Turkey resumed oil and gas exploration in the Mediterranean Sea days after the government said it would delay offshore surveys to seek a diplomatic resolution with Greece.
President Recep Tayyip Erdogan on Friday announced the decision to dispatch a seismic research vessel, after Greece signed a deal with Egypt to draw maritime boundaries between the two countries.
Erdogan accused Greece of failing to abide by pledges that convinced Turkey to halt offshore work while German Chancellor Angela Merkel began mediating. The latest twist in the conflict in the eastern Mediterranean shows the gargantuan task awaiting Turkey and Greece as they try and negotiate a resolution.

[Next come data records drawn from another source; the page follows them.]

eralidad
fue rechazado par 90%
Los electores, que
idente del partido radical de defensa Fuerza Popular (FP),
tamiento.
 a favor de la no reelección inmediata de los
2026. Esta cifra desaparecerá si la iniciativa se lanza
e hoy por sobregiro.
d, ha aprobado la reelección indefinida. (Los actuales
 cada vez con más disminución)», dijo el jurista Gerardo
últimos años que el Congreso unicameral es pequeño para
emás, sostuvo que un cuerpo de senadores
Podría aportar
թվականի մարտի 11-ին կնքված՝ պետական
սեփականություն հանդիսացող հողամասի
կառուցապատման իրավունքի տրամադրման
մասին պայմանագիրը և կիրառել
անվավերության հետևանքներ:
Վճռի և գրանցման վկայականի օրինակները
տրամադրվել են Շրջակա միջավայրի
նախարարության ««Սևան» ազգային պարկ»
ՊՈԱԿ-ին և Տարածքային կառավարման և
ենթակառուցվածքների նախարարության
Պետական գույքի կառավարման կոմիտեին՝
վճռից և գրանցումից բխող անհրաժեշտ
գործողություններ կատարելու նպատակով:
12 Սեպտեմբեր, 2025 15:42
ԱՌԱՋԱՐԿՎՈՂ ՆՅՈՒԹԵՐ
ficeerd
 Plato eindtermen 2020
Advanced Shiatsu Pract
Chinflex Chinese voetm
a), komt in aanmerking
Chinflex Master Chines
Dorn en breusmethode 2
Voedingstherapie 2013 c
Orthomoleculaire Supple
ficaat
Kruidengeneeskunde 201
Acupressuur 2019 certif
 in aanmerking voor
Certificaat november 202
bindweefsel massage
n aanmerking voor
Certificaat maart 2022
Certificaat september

The latest spat arose when Turkey said it would survey the seabed in an area that Greece says falls in its jurisdiction because of the nearby Greek island of Kastellorizo. The two sides rely on fundamentally different legal arguments to make their claims in the Mediterranean and Aegean Seas.
Ankara argues that a country’s continental shelf should be measured from its mainland, and that the area south of the Greek island — just a few kilometers off Turkey’s southern coast — therefore falls within its exclusive zone.
Greece says that islands must also be taken into account in delineating a country’s continental shelf, in line with the United Nations Law of the Sea, giving it the sole right to the area regardless of the island’s proximity to Turkey. Ankara has not signed up to that law.